Description: An extended real is not less than plus infinity iff they are equal. (Contributed by NM, 30-Jan-2006)

Ref Expression
Assertion nltpnft 
|- ( A e. RR* -> ( A = +oo <-> -. A < +oo ) )

Proof

Step Hyp Ref Expression
1 pnfxr 
 |-  +oo e. RR*
2 xrltnr 
 |-  ( +oo e. RR* -> -. +oo < +oo )
3 1 2 ax-mp 
 |-  -. +oo < +oo
4 breq1 
 |-  ( A = +oo -> ( A < +oo <-> +oo < +oo ) )
5 3 4 mtbiri 
 |-  ( A = +oo -> -. A < +oo )
6 pnfge 
 |-  ( A e.
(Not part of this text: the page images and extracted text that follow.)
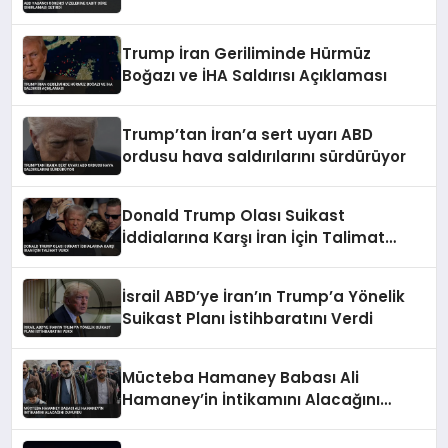
Trump İran Geriliminde Hürmüz
Boğazı ve İHA Saldırısı Açıklaması
Trump’tan İran’a sert uyarı ABD
ordusu hava saldırılarını sürdürüyor
Donald Trump Olası Suikast
İddialarına Karşı İran İçin Talimat
Verdi
İsrail ABD’ye İran’ın Trump’a Yönelik
Suikast Planı İstihbaratını Verdi
Mücteba Hamaney Babası Ali
Hamaney’in İntikamını Alacağını
Duyurdu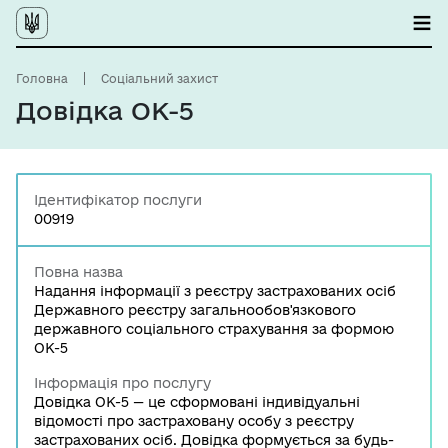
Головна
Соціальний захист
Довідка ОК-5
Ідентифікатор послуги
00919
Повна назва
Надання інформації з реєстру застрахованих осіб
Державного реєстру загальнообов'язкового
державного соціального страхування за формою
ОК-5
Інформація про послугу
Довідка ОК-5 — це сформовані індивідуальні
відомості про застраховану особу з реєстру
застрахованих осіб. Довідка формується за будь-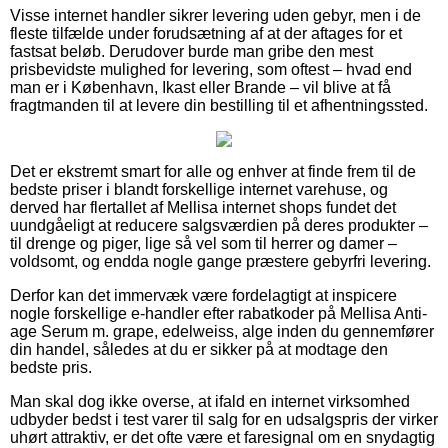
Visse internet handler sikrer levering uden gebyr, men i de
fleste tilfælde under forudsætning af at der aftages for et
fastsat beløb. Derudover burde man gribe den mest
prisbevidste mulighed for levering, som oftest – hvad end
man er i København, Ikast eller Brande – vil blive at få
fragtmanden til at levere din bestilling til et afhentningssted.
Det er ekstremt smart for alle og enhver at finde frem til de
bedste priser i blandt forskellige internet varehuse, og
derved har flertallet af Mellisa internet shops fundet det
uundgåeligt at reducere salgsværdien på deres produkter –
til drenge og piger, lige så vel som til herrer og damer –
voldsomt, og endda nogle gange præstere gebyrfri levering.
Derfor kan det immervæk være fordelagtigt at inspicere
nogle forskellige e-handler efter rabatkoder på Mellisa Anti-
age Serum m. grape, edelweiss, alge inden du gennemfører
din handel, således at du er sikker på at modtage den
bedste pris.
Man skal dog ikke overse, at ifald en internet virksomhed
udbyder bedst i test varer til salg for en udsalgspris der virker
uhørt attraktiv, er det ofte være et faresignal om en snydagtig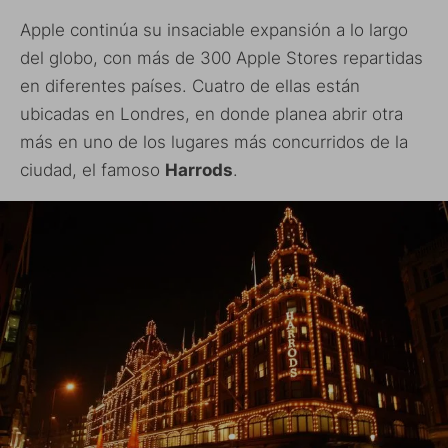
Apple continúa su insaciable expansión a lo largo
del globo, con más de 300 Apple Stores repartidas
en diferentes países. Cuatro de ellas están
ubicadas en Londres, en donde planea abrir otra
más en uno de los lugares más concurridos de la
ciudad, el famoso
Harrods
.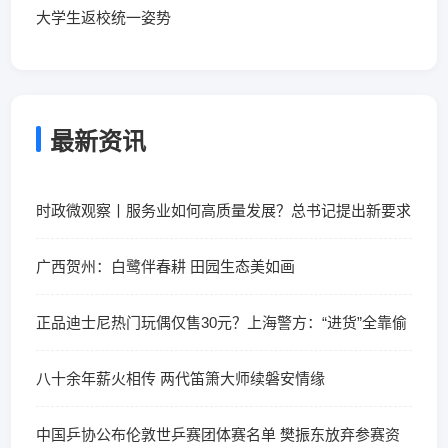
大学生返校统一姿势
最新资讯
时政微观察丨服务业如何高质量发展？总书记提出新要求
广西贺州：白鹭伴春耕 田园生态美如画
正品迪士尼热门玩偶仅售30元？上海警方：“进货”全靠偷
八十余年薪火相传 两代笛箫大师续磐安情缘
中国乒协公布伦敦世乒赛团体赛名单 樊振东放弃参赛资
RR* -> A <_ +oo )
7 xrleloe 
 |-  ( ( A e. RR* /\ +oo e. RR* ) -> ( A <_ +oo <-> ( A < +oo \/ A = +oo ) ) )
8 1 7 mpan2 
 |-  ( A e. RR* -> ( A <_ +oo <-> ( A < +oo \/ A = +oo ) ) )
9 6 8 mpbid 
 |-  ( A e. RR* -> ( A < +oo \/ A = +oo ) )
10 9 ord 
 |-  ( A e. RR* -> ( -. A < +oo -> A = +oo ) )
11 5 10 impbid2 
 |-  ( A e. RR* -> ( A = +oo <-> -. A < +oo ) )